Would you count how many lines of the entries below include the word "artisanale"? Give nothing but the number.

▬▬▬

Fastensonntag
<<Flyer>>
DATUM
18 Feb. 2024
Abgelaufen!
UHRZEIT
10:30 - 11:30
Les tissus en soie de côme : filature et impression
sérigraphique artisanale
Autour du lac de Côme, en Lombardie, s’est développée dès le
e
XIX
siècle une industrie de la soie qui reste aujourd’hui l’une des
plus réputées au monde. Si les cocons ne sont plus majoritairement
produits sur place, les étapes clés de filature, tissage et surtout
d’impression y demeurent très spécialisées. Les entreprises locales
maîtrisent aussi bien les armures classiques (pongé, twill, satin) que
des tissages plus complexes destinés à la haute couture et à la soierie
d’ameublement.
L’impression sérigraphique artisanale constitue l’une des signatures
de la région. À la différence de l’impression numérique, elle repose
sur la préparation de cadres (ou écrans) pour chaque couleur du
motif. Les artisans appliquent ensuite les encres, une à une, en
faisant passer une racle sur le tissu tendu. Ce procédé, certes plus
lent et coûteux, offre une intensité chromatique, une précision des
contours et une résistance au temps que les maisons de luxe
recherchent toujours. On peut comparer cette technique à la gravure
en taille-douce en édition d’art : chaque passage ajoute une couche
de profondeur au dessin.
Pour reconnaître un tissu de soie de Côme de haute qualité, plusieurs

▬▬▬

** Result of this exercise **
2